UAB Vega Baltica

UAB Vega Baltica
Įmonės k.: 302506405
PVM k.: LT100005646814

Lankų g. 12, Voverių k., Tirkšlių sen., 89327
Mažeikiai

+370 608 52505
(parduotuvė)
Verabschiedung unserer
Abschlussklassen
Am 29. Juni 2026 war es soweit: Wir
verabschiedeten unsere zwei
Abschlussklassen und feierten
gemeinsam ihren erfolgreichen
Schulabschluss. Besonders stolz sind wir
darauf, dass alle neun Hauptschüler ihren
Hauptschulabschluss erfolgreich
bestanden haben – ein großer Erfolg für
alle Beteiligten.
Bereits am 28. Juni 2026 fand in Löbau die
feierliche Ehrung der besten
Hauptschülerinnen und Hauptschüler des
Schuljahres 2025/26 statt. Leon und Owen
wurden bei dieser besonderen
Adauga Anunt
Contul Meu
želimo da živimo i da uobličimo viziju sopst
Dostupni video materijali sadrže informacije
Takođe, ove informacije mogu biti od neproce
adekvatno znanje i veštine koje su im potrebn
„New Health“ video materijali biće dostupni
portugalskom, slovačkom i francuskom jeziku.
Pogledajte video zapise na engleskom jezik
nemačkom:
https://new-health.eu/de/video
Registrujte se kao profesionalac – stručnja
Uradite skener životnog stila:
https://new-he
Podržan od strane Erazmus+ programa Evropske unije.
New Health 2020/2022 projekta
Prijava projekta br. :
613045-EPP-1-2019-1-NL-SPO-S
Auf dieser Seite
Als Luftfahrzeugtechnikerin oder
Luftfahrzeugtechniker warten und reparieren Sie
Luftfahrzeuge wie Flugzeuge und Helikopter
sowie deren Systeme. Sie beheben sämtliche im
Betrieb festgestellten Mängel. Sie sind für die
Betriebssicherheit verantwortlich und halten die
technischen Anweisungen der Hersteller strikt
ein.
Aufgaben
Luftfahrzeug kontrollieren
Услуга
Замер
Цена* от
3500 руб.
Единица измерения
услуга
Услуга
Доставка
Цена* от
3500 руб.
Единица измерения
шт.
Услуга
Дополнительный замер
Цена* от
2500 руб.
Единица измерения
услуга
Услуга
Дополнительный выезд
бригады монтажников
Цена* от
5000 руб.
---
## Written task
Reproduce the listing above in full, changing each "Цена* от" to "Стоимость от" and keeping everything else the same.

## Output of the task
UAB Vega Baltica

UAB Vega Baltica
Įmonės k.: 302506405
PVM k.: LT100005646814

Lankų g. 12, Voverių k., Tirkšlių sen., 89327
Mažeikiai

+370 608 52505
(parduotuvė)
Verabschiedung unserer
Abschlussklassen
Am 29. Juni 2026 war es soweit: Wir
verabschiedeten unsere zwei
Abschlussklassen und feierten
gemeinsam ihren erfolgreichen
Schulabschluss. Besonders stolz sind wir
darauf, dass alle neun Hauptschüler ihren
Hauptschulabschluss erfolgreich
bestanden haben – ein großer Erfolg für
alle Beteiligten.
Bereits am 28. Juni 2026 fand in Löbau die
feierliche Ehrung der besten
Hauptschülerinnen und Hauptschüler des
Schuljahres 2025/26 statt. Leon und Owen
wurden bei dieser besonderen
Adauga Anunt
Contul Meu
želimo da živimo i da uobličimo viziju sopst
Dostupni video materijali sadrže informacije
Takođe, ove informacije mogu biti od neproce
adekvatno znanje i veštine koje su im potrebn
„New Health“ video materijali biće dostupni
portugalskom, slovačkom i francuskom jeziku.
Pogledajte video zapise na engleskom jezik
nemačkom:
https://new-health.eu/de/video
Registrujte se kao profesionalac – stručnja
Uradite skener životnog stila:
https://new-he
Podržan od strane Erazmus+ programa Evropske unije.
New Health 2020/2022 projekta
Prijava projekta br. :
613045-EPP-1-2019-1-NL-SPO-S
Auf dieser Seite
Als Luftfahrzeugtechnikerin oder
Luftfahrzeugtechniker warten und reparieren Sie
Luftfahrzeuge wie Flugzeuge und Helikopter
sowie deren Systeme. Sie beheben sämtliche im
Betrieb festgestellten Mängel. Sie sind für die
Betriebssicherheit verantwortlich und halten die
technischen Anweisungen der Hersteller strikt
ein.
Aufgaben
Luftfahrzeug kontrollieren
Услуга
Замер
Стоимость от
3500 руб.
Единица измерения
услуга
Услуга
Доставка
Стоимость от
3500 руб.
Единица измерения
шт.
Услуга
Дополнительный замер
Стоимость от
2500 руб.
Единица измерения
услуга
Услуга
Дополнительный выезд
бригады монтажников
Стоимость от
5000 руб.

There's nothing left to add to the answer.